Exercise objective
Copy the discussion of deletion voting starting at "Certainly. If the" and ending at "of good faith.", substituting "fraudulent votes" for "cheated votes".

Excerpt provided
As such, while I'm sympathetic to the notion of excluding votes from mysterious users who have only edited 1 time, I think that unless it's a huge huge problem, we can safely ignore it.
(Indeed, although I don't condone people making multiple accounts in order to cheat on a vote -- I would consider that as coming very close to a bannable offense, and certainly it's bannable if continued after warnings, etc. -- I *also* think that if someone is willing to go to that much effort, we should try hard to see if there's something we aren't seeing, something that can be accomodated.)
--Jimbo
Jimmy Wales wrote:
Erik Moeller wrote:
Maybe. But ballot stuffing isn't our only problem and there are reasonable ways to detect it. Sysops not having clear directions what to do is the other problem. Some delete when there is a 2/3 majority, some do not delete when the author of the page protests. It is absolutely important that everyone can follow the same standard, and I think the most reasonable course of action is for Jimbo to set such a standard.
Yes, I think that's right. On this narrow question, i.e. given the way we are voting now, what constitutes a threshold for action, we can all agree that it's very important that we have some sort of standard, while leaving open the possibility that over time the details of the standard might need to change, or that we might change the entire process in fundamental ways.
There seems to be a whole industry developing in the VfD issue. Personally, I don't waste much time there. My view on deletions is that as long as there is reasonable doubt, it should stay. Any percentage based threshhold is bound to be arbitrary.
Voting there is one big time-waster! Yesterday (Oct. 16) there were 11 items added to the list. If I am to give an informed vote on any of these, I need to go to and read the article. If that only takes an average 5 miniutes per article that's 55 minutes, much more on some other days.
There's also the [[Wikipedia:Pages needing attention]]. I often suspect that it's there for people who want somebody else to do their work for them. A person who puts something there on an unfimiliar topic should perhaps try to clean one up about something that he knows better.
As such, while I'm sympathetic to the notion of excluding votes from mysterious users who have only edited 1 time, I think that unless it's a huge huge problem, we can safely ignore it.
I agree
(Indeed, although I don't condone people making multiple accounts in order to cheat on a vote -- I would consider that as coming very close to a bannable offense, and certainly it's bannable if continued after warnings, etc. -- I *also* think that if someone is willing to go to that much effort, we should try hard to see if there's something we aren't seeing, something that can be accomodated.)
Certainly. If the amount of attention paid to any kind of cheating (not just voting) is out of proportion to its occurence, preventing it wastes a lot of time for no significant benefit. If the margin of victory in a vote is wide, a few cheated votes are of no significance. If the margin of victory is very small, we have a divided community whose problems won't be solved by tracking down those few cheated votes that would reverse the result. The unnecessary tracking down of cheaters runs contrary to the presumption of good faith.
Ec
Jimmy Wales wrote (regarding VfD):
The process actually works reasonably well now, so it would be wrong of me to try to decree some huge change to the process. This is a process that has grown up 'organically' over time. All we need *right now* is just the tiniest bit of formulation of what the final decision rule should be.
Are you sure? I think it's true that VfD works well in the clear-cut cases. Probably 80% of the cases are clear-cut, in that there is a clear consensus in favor of deleting or retaining the article.

Entries supplied
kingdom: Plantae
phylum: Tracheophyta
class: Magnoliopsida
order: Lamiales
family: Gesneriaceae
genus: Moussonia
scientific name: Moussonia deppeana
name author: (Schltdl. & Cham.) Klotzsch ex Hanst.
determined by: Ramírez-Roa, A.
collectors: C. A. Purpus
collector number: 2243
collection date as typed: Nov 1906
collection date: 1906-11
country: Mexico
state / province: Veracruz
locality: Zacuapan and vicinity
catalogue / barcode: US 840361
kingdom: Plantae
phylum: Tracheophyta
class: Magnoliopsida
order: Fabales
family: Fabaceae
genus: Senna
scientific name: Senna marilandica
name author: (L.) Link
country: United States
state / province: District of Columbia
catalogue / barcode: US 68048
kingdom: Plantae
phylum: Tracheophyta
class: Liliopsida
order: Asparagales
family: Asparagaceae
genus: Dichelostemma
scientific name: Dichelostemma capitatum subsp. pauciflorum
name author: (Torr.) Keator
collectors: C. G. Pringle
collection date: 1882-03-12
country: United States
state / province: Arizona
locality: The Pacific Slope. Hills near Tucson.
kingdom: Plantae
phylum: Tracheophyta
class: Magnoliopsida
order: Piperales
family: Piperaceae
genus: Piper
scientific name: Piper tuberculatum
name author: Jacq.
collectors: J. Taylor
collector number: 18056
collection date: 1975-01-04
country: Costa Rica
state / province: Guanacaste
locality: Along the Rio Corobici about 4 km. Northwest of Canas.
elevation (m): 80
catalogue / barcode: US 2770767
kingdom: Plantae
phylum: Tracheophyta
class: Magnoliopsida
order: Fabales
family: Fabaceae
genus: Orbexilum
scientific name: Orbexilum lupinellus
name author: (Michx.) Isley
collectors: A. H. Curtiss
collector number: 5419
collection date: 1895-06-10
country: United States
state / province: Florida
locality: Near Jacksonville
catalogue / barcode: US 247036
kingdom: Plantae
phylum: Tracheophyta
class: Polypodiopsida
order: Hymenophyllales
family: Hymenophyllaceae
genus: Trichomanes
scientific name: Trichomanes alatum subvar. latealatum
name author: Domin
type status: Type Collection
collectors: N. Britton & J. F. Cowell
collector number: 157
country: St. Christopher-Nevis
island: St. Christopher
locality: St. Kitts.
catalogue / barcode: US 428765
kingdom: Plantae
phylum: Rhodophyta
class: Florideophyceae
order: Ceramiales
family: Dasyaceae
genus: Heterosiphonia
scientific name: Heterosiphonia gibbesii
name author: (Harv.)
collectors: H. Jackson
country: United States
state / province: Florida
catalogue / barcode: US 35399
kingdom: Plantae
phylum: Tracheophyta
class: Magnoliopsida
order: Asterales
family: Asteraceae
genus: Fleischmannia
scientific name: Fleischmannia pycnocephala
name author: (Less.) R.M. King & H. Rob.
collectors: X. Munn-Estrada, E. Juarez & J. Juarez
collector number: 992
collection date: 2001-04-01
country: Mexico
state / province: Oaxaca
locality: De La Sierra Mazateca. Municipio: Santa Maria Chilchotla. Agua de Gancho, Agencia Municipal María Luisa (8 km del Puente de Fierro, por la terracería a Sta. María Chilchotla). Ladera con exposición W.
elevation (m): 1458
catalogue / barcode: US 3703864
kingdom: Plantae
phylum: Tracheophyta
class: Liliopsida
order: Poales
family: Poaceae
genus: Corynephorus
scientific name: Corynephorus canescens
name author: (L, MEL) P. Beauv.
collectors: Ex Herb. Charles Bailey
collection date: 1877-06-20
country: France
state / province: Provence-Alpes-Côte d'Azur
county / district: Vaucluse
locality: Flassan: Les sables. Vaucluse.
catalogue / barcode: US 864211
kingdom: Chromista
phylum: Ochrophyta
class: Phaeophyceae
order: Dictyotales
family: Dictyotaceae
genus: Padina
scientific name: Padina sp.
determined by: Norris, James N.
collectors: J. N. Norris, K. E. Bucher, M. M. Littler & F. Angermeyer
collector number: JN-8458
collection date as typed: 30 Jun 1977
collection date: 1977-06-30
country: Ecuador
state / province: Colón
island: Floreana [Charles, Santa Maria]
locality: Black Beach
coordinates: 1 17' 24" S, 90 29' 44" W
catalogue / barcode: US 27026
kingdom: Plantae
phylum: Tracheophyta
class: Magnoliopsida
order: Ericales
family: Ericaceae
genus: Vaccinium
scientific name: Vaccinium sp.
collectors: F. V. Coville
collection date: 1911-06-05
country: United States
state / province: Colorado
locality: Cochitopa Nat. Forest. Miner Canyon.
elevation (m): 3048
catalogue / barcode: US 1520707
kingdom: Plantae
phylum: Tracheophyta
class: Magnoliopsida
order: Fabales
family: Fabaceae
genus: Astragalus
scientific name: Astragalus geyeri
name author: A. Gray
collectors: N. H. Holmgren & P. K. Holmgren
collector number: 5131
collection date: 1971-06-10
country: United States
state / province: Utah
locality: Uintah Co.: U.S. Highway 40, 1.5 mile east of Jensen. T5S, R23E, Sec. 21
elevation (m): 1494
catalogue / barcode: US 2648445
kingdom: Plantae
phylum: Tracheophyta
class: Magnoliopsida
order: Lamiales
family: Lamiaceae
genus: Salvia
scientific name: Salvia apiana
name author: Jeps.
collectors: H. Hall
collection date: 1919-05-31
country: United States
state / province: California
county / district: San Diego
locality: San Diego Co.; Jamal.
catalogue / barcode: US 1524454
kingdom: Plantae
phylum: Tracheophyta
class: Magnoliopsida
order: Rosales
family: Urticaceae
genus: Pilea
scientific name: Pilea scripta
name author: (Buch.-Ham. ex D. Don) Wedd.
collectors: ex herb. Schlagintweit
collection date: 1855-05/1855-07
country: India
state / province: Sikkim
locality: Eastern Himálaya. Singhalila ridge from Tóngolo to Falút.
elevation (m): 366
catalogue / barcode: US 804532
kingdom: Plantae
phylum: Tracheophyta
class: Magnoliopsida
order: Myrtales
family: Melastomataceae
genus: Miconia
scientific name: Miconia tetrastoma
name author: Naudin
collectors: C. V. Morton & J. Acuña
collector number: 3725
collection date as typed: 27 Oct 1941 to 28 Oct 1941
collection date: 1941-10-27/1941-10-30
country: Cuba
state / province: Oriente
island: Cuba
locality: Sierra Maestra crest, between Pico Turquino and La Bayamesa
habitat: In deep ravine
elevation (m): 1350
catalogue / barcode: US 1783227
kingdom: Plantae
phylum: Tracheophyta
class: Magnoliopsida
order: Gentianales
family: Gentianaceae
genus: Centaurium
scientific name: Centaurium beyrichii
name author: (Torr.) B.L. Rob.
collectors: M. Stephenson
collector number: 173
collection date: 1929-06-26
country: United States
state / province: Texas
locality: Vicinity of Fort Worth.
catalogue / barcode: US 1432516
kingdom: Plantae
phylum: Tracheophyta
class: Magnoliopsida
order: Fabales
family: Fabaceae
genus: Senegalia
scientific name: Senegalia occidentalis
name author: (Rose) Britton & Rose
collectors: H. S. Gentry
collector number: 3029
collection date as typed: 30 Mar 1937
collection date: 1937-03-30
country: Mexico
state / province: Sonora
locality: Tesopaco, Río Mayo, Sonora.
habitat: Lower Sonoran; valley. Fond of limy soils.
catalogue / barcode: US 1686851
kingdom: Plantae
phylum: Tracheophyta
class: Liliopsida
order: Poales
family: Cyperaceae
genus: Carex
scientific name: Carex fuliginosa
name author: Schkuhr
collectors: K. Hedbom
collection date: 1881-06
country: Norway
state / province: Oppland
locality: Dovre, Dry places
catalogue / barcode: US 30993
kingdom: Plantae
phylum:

Result of the exercise
Certainly. If the amount of attention paid to any kind of cheating (not just voting) is out of proportion to its occurence, preventing it wastes a lot of time for no significant benefit. If the margin of victory in a vote is wide, a few fraudulent votes are of no significance. If the margin of victory is very small, we have a divided community whose problems won't be solved by tracking down those few fraudulent votes that would reverse the result. The unnecessary tracking down of cheaters runs contrary to the presumption of good faith.